Forum akademik tersebut sekaligus menandai pembukaan Program Studi Doktor Ilmu Hukum Universitas Dr Soetomo atau Unitomo. Kegiatan dihadiri ratusan peserta dari kalangan akademisi, mahasiswa, praktisi hukum, hingga tokoh masyarakat.

Dalam paparannya, Mahfud menekankan pentingnya menjaga keseimbangan antara demokrasi dan supremasi hukum dalam sistem ketatanegaraan Indonesia. Menurutnya, demokrasi tanpa aturan hukum yang tegas akan membuka ruang kekacauan dan konflik kepentingan.

BACA JUGA:Mahfud MD: Ajakan Jatuhkan Prabowo Bukan Tindakan Makar

BACA JUGA:Mahfud MD Ajukan Amicus Curiae Bela Rudi S Kamri

“Demokrasi tanpa hukum itu bisa menjadi anarkis, sementara hukum tanpa demokrasi akan melahirkan kekuasaan yang sewenang-wenang,” ujar Mahfud.

Ia menjelaskan Indonesia sebagai negara besar dan plural harus mampu menjaga persatuan di tengah keberagaman suku, budaya, bahasa, dan kepentingan politik. Karena itu, konsep wawasan nusantara perlu terus diperkuat agar bangsa Indonesia tidak mudah terpecah oleh konflik identitas maupun kepentingan kelompok sempit.

Mahfud juga menyoroti pentingnya konsep nomokrasi atau supremasi hukum sebagai pagar pembatas dalam sistem demokrasi. Menurutnya, prinsip tersebut telah diatur secara seimbang dalam Undang-Undang Dasar 1945 yang menempatkan kedaulatan rakyat dan negara hukum pada posisi setara.

Selain itu, mantan Menteri Koordinator Bidang Politik, Hukum, dan Keamanan tersebut menekankan pentingnya mekanisme pembagian kekuasaan atau distribution of power baik secara vertikal maupun horizontal.

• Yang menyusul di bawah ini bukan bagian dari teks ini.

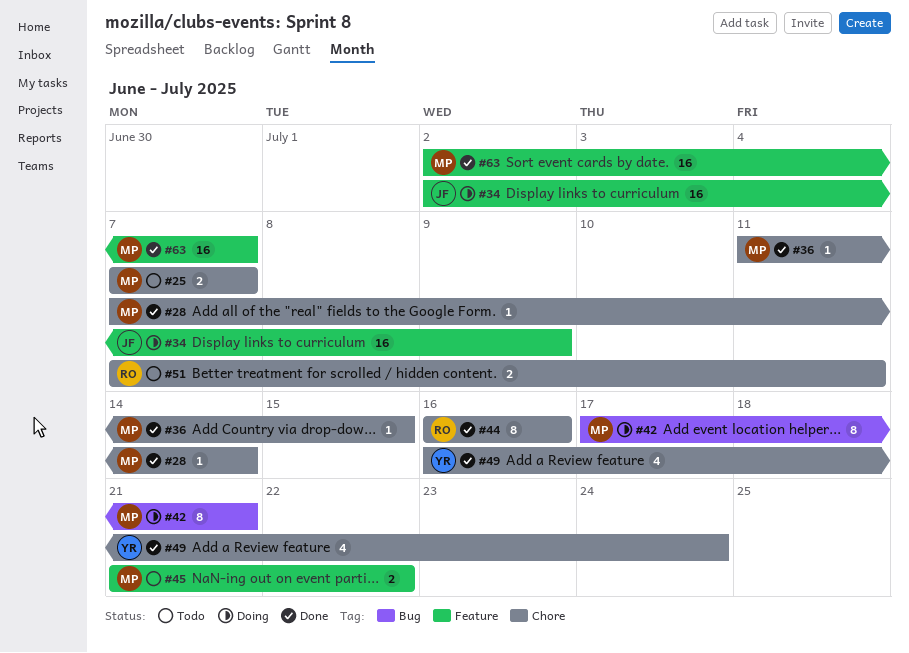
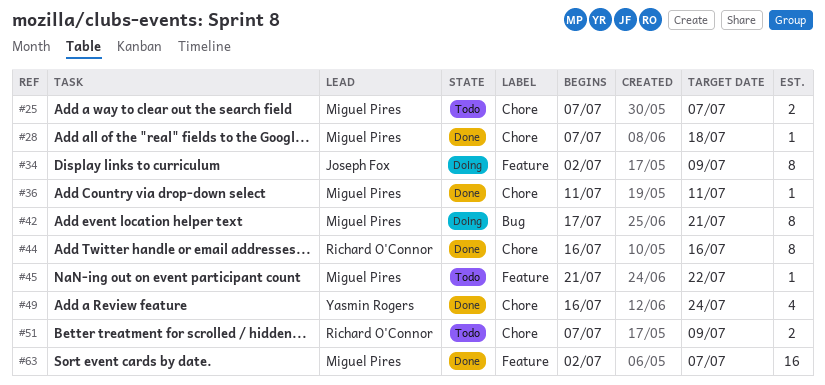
#28, due: Jul 14 -> Jul 18
#34, estimate: 16 -> 8
#36, due: Jul 15 -> Jul 11
#45, estimate: 2 -> 1
#51, due: Jul 11 -> Jul 9

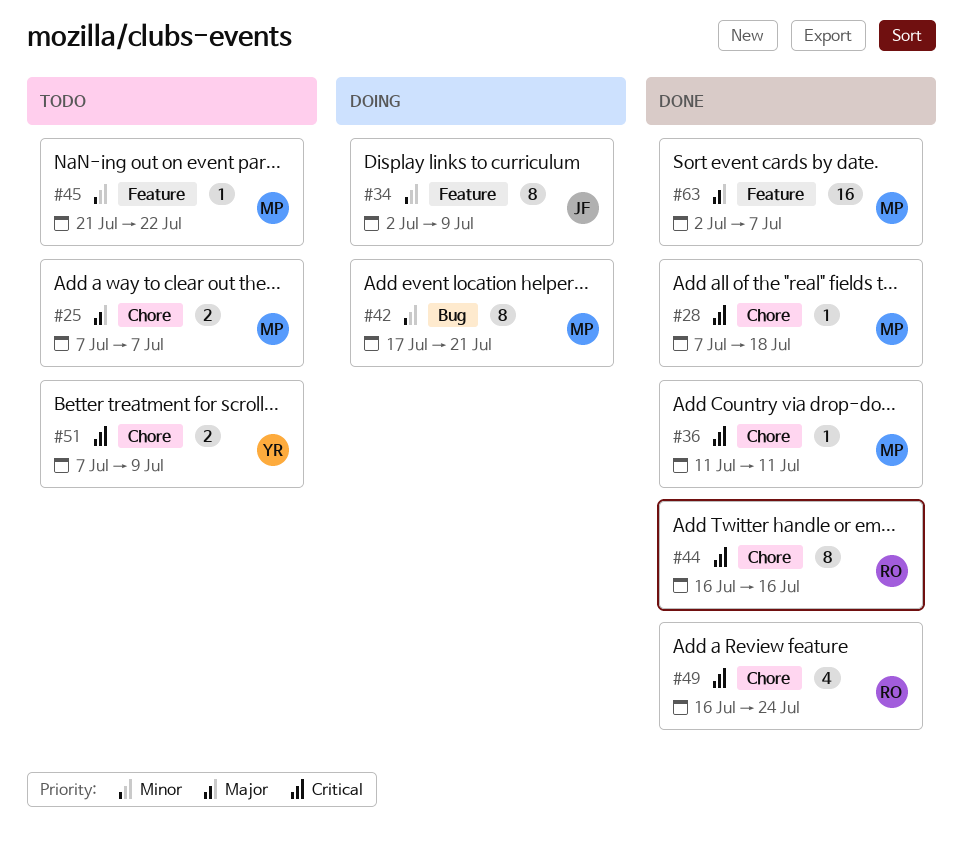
#49, owner: Yasmin Rogers -> Richard O'Connor
#51, owner: Richard O'Connor -> Yasmin Rogers

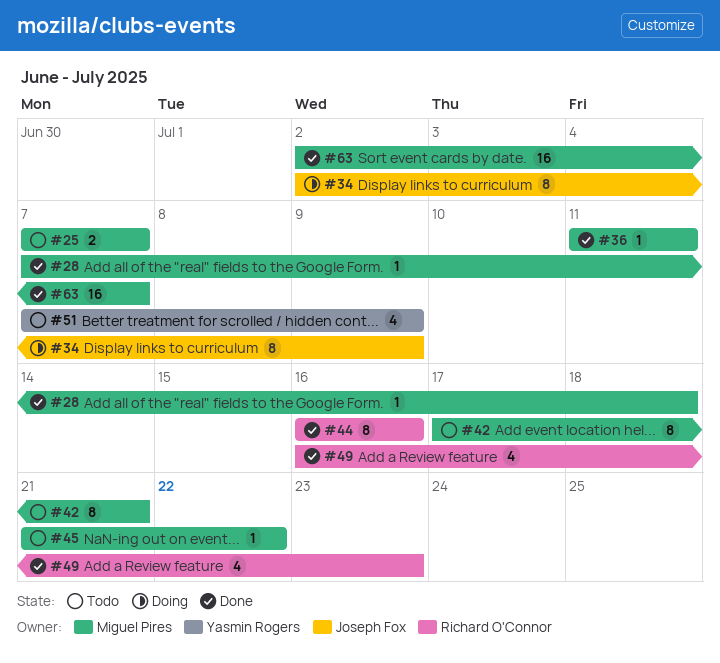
#42, status: Doing -> Todo
#49, due: Jul 24 -> Jul 23
#51, estimate: 2 -> 4

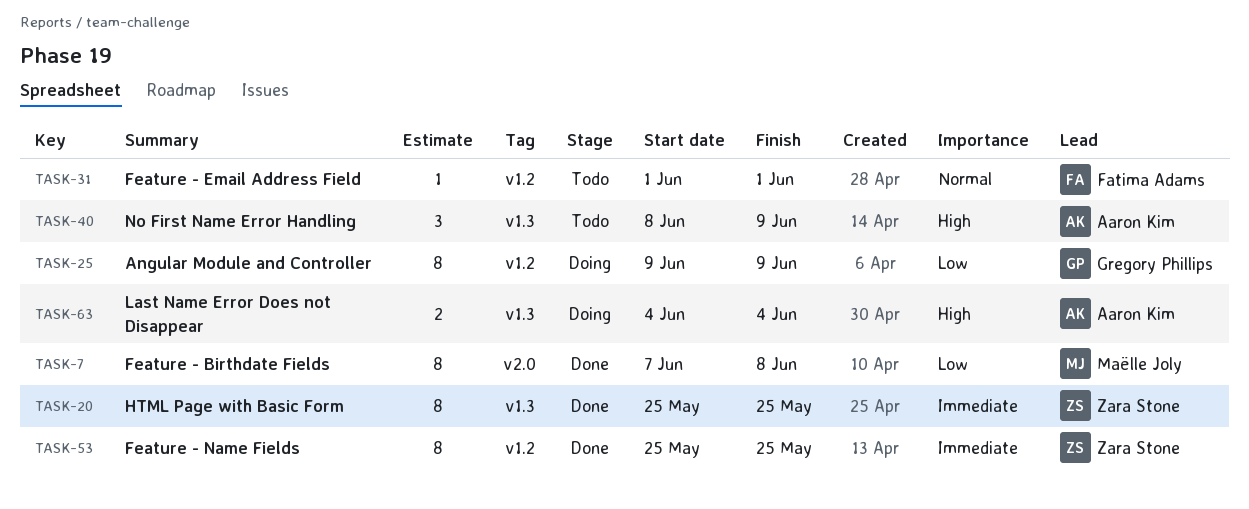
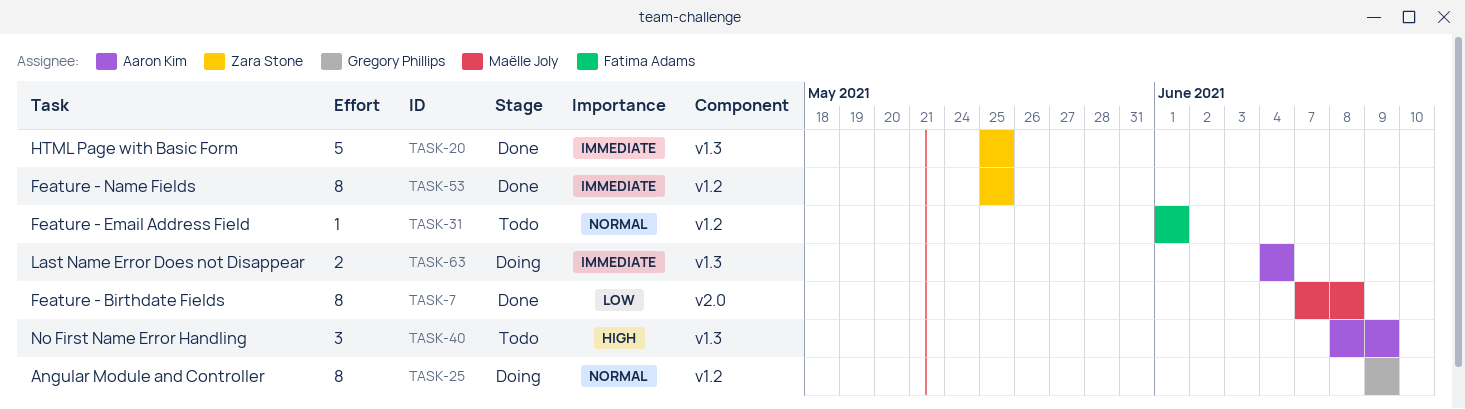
TASK-20, estimate: 8 -> 5
TASK-25, priority: Low -> Normal
TASK-63, priority: High -> Immediate

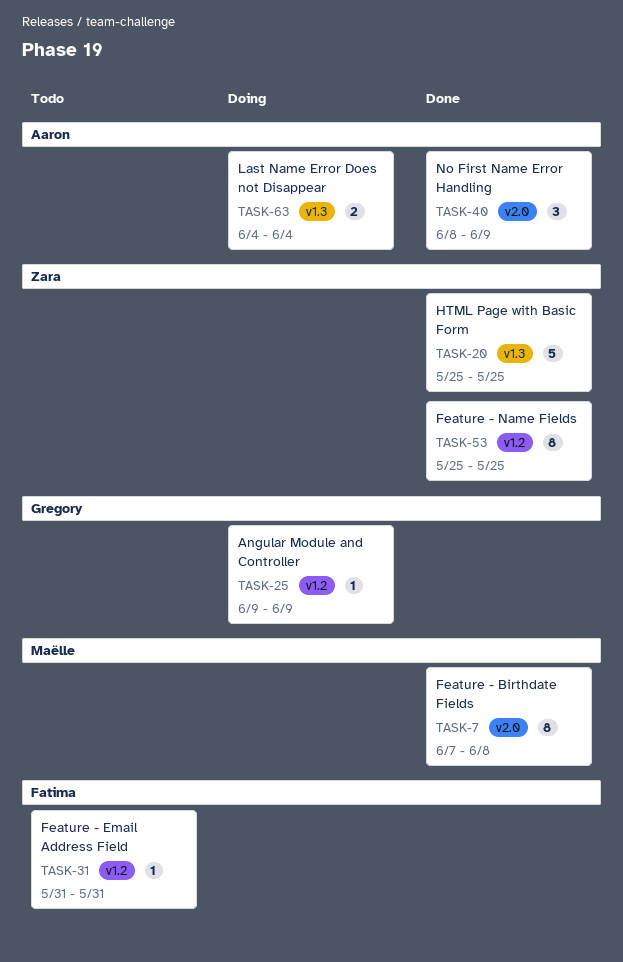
TASK-25, estimate: 8 -> 1
TASK-31, start: Jun 1 -> May 31
TASK-31, due: Jun 1 -> May 31
TASK-40, status: Todo -> Done
TASK-40, label: v1.3 -> v2.0

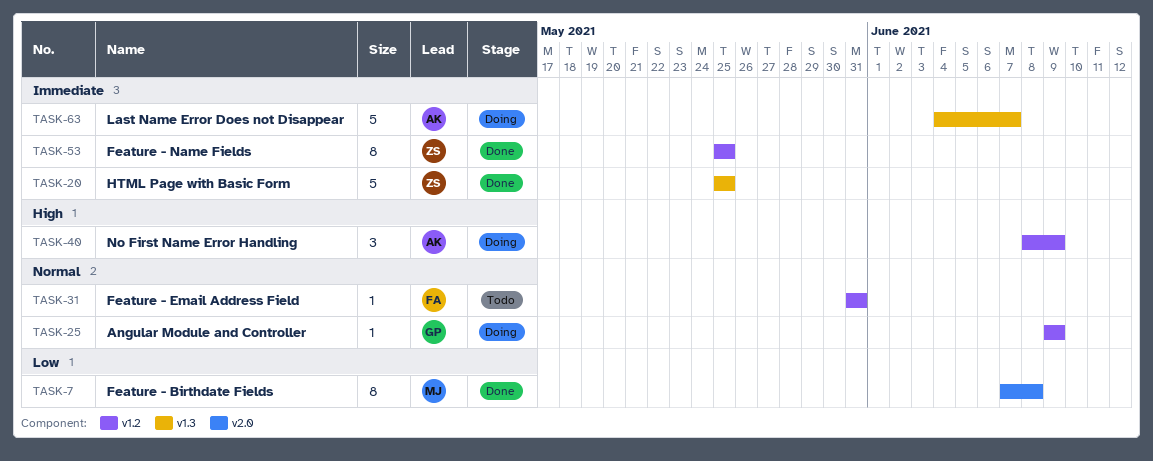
TASK-40, status: Done -> Doing
TASK-40, label: v2.0 -> v1.2
TASK-63, estimate: 2 -> 5
TASK-63, due: Jun 4 -> Jun 7

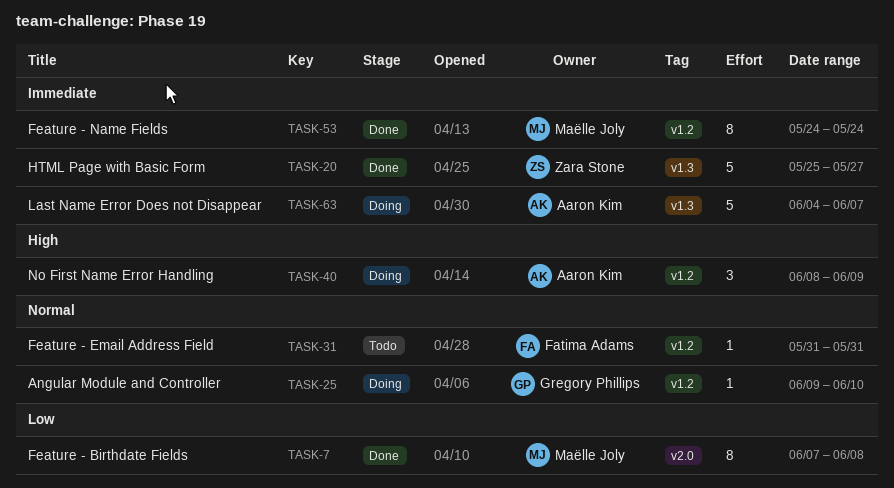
TASK-20, due: May 25 -> May 27
TASK-25, due: Jun 9 -> Jun 10
TASK-53, owner: Zara Stone -> Maëlle Joly
TASK-53, start: May 25 -> May 24
TASK-53, due: May 25 -> May 24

Mahfud MD usai menjadi narasumber utama dalam kuliah umum bertajuk “Kebangsaan dan Supremasi Hukum: Pilar Utama Membangun Indonesia yang Berkeadilan” di Auditorium Ki Moh Saleh Universitas Dr Soetomo Surabaya.-Humas Unitomo Surabaya-

Menurut Mahfud, pembagian kekuasaan yang sehat diperlukan untuk mencegah penumpukan kewenangan pada satu lembaga negara yang berpotensi melahirkan praktik penyalahgunaan kekuasaan dan korupsi.

“Konstitusionalisme harus ditegakkan agar negara benar-benar berjalan dalam koridor hukum dan keadilan,” tegasnya.

Ia menilai penguatan lembaga negara, baik yang menjalankan fungsi demokrasi maupun penegakan hukum, menjadi syarat penting untuk menghadirkan keadilan substantif bagi masyarakat. Tanpa lembaga yang kuat dan independen, demokrasi dinilai hanya akan menjadi prosedur formal tanpa menghadirkan rasa keadilan nyata.